Start of Block

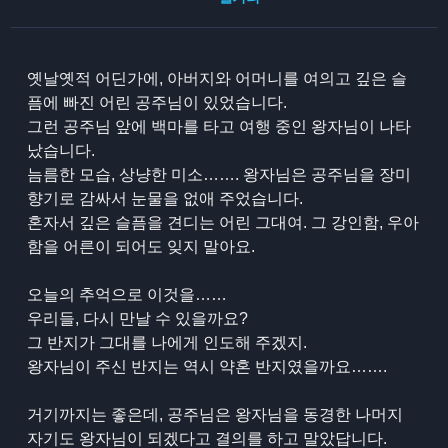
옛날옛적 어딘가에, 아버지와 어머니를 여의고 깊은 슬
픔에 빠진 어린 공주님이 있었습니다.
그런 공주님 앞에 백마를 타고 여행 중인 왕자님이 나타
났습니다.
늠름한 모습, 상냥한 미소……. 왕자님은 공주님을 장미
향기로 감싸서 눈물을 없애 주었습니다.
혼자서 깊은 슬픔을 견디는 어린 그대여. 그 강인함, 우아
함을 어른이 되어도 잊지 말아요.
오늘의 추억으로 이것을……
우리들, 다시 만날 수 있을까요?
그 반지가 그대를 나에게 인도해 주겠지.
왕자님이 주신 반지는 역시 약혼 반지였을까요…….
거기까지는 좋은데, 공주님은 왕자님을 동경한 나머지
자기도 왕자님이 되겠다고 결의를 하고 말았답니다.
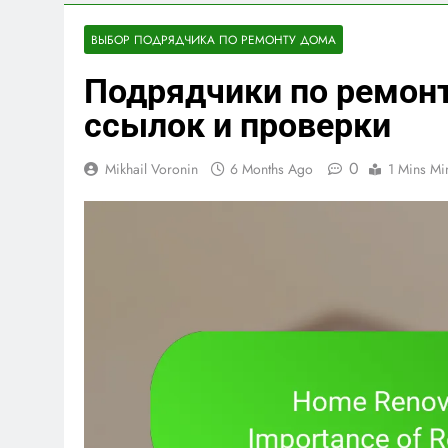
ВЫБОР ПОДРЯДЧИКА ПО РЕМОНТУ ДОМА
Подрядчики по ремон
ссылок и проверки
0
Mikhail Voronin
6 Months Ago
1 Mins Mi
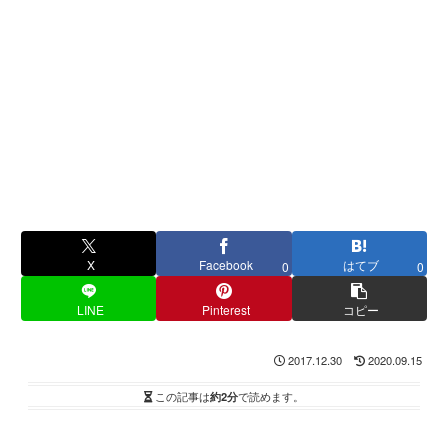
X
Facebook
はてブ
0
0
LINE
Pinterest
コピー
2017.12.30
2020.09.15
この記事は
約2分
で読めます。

End of Block

## Your task
All lines from the one that contains "ссылок и проверки" through the last line of the data should be retyped exactly, with the pictures left out.

## Solution for this exercise
ссылок и проверки
0
Mikhail Voronin
6 Months Ago
1 Mins Mi
X
Facebook
はてブ
0
0
LINE
Pinterest
コピー
2017.12.30
2020.09.15
この記事は
約2分
で読めます。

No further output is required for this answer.